>> begin Material for this exercise

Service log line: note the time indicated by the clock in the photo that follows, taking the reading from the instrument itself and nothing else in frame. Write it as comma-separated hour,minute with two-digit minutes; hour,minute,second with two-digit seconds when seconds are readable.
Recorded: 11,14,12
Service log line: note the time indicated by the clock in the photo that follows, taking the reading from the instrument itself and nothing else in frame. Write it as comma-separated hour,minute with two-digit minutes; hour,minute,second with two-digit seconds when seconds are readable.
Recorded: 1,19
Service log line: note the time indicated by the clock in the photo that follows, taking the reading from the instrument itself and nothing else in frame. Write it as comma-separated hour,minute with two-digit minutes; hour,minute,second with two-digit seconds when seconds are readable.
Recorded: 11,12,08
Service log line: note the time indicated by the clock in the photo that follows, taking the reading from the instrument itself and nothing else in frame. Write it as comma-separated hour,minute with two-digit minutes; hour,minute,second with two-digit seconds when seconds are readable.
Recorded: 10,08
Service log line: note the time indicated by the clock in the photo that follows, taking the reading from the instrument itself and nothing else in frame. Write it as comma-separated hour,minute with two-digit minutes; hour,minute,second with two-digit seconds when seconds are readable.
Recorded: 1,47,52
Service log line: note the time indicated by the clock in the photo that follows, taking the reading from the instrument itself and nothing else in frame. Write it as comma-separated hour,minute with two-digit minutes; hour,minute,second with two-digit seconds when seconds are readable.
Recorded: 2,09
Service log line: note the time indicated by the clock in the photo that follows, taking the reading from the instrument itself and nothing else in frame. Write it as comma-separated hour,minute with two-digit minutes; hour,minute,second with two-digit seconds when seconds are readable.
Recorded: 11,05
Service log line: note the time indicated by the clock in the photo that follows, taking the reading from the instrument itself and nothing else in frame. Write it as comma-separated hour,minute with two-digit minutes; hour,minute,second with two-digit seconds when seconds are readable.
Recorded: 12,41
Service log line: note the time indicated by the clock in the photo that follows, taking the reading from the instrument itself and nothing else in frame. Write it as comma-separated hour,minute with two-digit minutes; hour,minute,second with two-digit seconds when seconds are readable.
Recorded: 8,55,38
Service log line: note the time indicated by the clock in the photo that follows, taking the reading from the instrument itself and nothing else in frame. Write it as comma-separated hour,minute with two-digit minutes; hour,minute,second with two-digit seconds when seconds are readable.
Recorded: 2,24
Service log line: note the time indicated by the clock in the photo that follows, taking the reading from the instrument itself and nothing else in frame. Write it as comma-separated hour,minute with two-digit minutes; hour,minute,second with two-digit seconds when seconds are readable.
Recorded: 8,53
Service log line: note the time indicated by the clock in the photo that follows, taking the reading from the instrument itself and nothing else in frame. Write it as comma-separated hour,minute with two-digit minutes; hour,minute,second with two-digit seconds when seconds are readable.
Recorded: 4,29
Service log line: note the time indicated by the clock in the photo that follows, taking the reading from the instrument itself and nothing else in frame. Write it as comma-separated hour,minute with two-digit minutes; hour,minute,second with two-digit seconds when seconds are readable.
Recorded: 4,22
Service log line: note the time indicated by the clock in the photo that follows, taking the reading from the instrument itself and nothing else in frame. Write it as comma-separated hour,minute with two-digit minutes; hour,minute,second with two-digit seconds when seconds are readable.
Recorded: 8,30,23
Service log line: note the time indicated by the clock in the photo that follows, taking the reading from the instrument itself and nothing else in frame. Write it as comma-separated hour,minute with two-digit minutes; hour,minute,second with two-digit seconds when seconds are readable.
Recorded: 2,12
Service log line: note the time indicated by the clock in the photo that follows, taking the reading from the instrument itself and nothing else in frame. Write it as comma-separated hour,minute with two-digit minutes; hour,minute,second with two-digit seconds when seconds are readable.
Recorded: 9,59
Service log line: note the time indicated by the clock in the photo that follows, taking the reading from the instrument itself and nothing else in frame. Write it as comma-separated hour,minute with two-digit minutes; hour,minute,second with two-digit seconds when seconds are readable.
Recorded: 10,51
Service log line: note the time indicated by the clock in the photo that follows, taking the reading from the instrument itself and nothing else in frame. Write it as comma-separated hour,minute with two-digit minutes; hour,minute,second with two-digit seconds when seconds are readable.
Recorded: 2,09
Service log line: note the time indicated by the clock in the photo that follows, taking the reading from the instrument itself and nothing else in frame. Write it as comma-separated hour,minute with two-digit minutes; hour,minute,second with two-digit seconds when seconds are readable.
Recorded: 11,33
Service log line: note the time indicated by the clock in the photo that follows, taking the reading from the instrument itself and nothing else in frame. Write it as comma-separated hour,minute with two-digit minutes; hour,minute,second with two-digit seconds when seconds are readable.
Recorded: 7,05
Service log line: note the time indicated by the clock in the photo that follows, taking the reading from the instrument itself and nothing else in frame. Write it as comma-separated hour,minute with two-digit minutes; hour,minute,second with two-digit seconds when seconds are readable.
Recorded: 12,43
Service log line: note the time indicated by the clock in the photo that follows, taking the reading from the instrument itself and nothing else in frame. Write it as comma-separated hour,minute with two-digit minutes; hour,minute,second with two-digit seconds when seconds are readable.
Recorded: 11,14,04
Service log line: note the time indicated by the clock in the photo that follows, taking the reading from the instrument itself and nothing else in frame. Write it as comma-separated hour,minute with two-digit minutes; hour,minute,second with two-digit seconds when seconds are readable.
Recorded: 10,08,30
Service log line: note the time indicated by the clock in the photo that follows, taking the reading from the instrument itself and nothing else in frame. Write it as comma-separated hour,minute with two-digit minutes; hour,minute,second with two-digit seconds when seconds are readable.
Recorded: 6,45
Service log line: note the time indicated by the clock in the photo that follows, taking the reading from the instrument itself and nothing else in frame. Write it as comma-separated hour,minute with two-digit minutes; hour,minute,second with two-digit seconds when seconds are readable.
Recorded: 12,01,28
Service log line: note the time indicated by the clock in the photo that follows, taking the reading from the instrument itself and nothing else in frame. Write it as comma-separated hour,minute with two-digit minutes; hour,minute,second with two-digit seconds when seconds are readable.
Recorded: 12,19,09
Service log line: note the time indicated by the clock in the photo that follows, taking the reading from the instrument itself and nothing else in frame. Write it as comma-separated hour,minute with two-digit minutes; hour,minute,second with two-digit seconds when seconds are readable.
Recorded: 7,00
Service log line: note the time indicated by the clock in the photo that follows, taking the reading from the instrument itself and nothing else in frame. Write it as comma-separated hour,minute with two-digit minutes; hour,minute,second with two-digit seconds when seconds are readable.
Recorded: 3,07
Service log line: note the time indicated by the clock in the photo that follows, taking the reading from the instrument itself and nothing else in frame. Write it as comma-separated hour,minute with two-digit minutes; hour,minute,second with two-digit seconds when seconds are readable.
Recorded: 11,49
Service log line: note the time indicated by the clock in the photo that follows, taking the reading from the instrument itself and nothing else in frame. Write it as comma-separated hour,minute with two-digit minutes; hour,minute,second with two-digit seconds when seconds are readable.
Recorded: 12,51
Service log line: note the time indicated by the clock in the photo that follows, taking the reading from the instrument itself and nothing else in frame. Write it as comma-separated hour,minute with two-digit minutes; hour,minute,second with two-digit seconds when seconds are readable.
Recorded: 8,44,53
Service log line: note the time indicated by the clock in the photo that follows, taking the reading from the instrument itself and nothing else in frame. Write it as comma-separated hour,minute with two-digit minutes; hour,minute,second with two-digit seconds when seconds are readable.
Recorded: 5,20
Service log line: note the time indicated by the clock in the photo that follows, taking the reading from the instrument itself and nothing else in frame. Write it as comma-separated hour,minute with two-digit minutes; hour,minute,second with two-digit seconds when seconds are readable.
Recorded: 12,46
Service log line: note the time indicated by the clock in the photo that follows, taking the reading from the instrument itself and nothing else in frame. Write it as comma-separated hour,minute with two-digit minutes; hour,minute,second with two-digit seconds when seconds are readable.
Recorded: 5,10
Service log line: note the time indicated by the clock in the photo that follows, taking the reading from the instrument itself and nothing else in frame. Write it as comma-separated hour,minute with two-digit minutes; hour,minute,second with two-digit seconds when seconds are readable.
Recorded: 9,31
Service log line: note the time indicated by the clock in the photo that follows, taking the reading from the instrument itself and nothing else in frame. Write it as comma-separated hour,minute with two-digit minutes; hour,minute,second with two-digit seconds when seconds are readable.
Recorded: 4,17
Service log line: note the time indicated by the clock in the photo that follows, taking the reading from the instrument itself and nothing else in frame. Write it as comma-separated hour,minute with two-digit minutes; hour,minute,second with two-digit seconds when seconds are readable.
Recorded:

>> end Material for this exercise

:: Exercise instructions ::
Reproduce the material from its beginning through the line containing "Recorded: 11,14,12", with "Service" changed to "Maintenance" and all else left unaltered.

:: The response ::
Maintenance log line: note the time indicated by the clock in the photo that follows, taking the reading from the instrument itself and nothing else in frame. Write it as comma-separated hour,minute with two-digit minutes; hour,minute,second with two-digit seconds when seconds are readable.
Recorded: 11,14,12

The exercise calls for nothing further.